What you will do
Every line below that holds the word "secret" must be listed.

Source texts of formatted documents

-*-

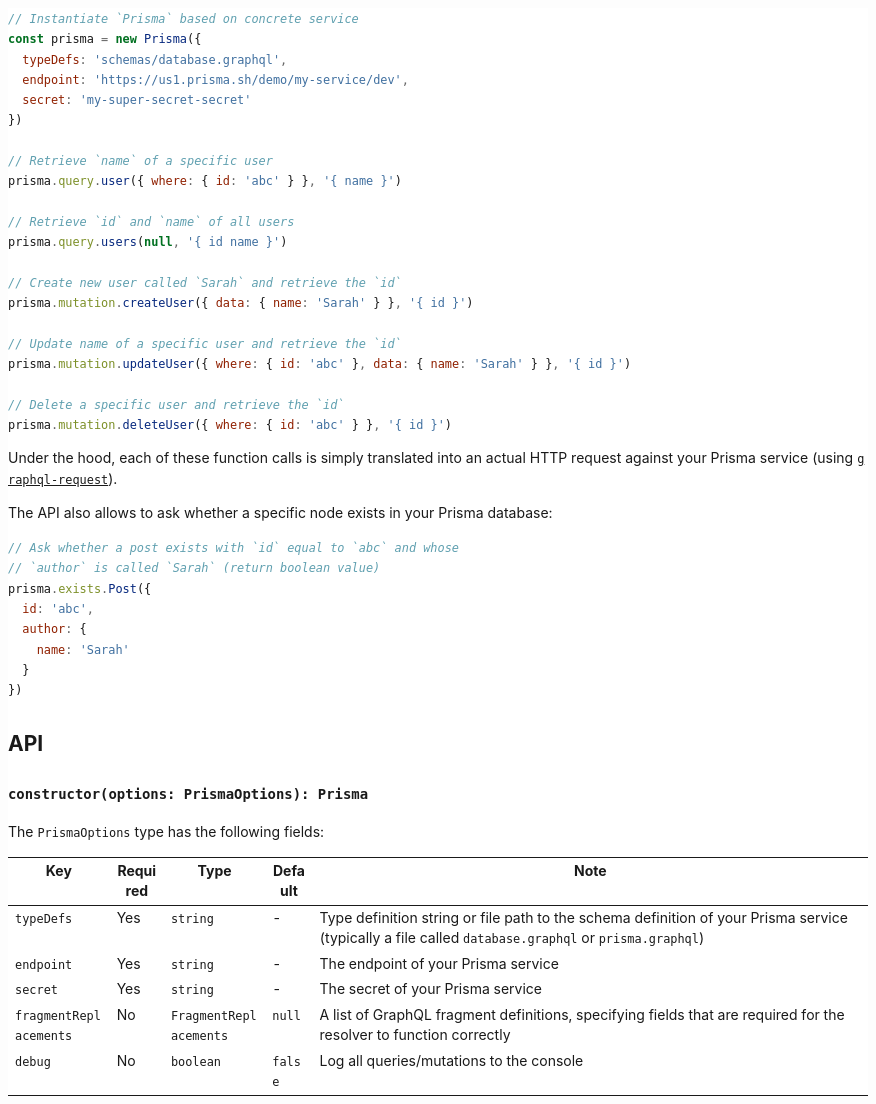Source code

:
 ```js
// Instantiate `Prisma` based on concrete service
const prisma = new Prisma({
  typeDefs: 'schemas/database.graphql',
  endpoint: 'https://us1.prisma.sh/demo/my-service/dev',
  secret: 'my-super-secret-secret'
})

// Retrieve `name` of a specific user
prisma.query.user({ where: { id: 'abc' } }, '{ name }')

// Retrieve `id` and `name` of all users
prisma.query.users(null, '{ id name }')

// Create new user called `Sarah` and retrieve the `id`
prisma.mutation.createUser({ data: { name: 'Sarah' } }, '{ id }')

// Update name of a specific user and retrieve the `id`
prisma.mutation.updateUser({ where: { id: 'abc' }, data: { name: 'Sarah' } }, '{ id }')

// Delete a specific user and retrieve the `id`
prisma.mutation.deleteUser({ where: { id: 'abc' } }, '{ id }')
```

Under the hood, each of these function calls is simply translated into an actual HTTP request against your Prisma service (using [`graphql-request`](https://github.com/prisma/graphql-request)).

The API also allows to ask whether a specific node exists in your Prisma database:

```js
// Ask whether a post exists with `id` equal to `abc` and whose
// `author` is called `Sarah` (return boolean value)
prisma.exists.Post({
  id: 'abc',
  author: {
    name: 'Sarah'
  }
})
```

## API

### `constructor(options: PrismaOptions): Prisma`

The `PrismaOptions` type has the following fields:

| Key | Required |  Type | Default | Note |
| ---  | --- | --- | --- | --- |
| `typeDefs` | Yes | `string` |  - | Type definition string or file path to the schema definition of your Prisma service (typically a file called `database.graphql` or `prisma.graphql`) |
| `endpoint` | Yes | `string` |  - | The endpoint of your Prisma service |
| `secret` | Yes | `string` |  - | The secret of your Prisma service |
| `fragmentReplacements` | No | `FragmentReplacements` |  `null` | A list of GraphQL fragment definitions, specifying fields that are required for the resolver to function correctly |
| `debug` | No | `boolean` |  `false` | Log all queries/mutations to the console |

-*-

Result of the exercise
  secret: 'my-super-secret-secret'
| `secret` | Yes | `string` |  - | The secret of your Prisma service |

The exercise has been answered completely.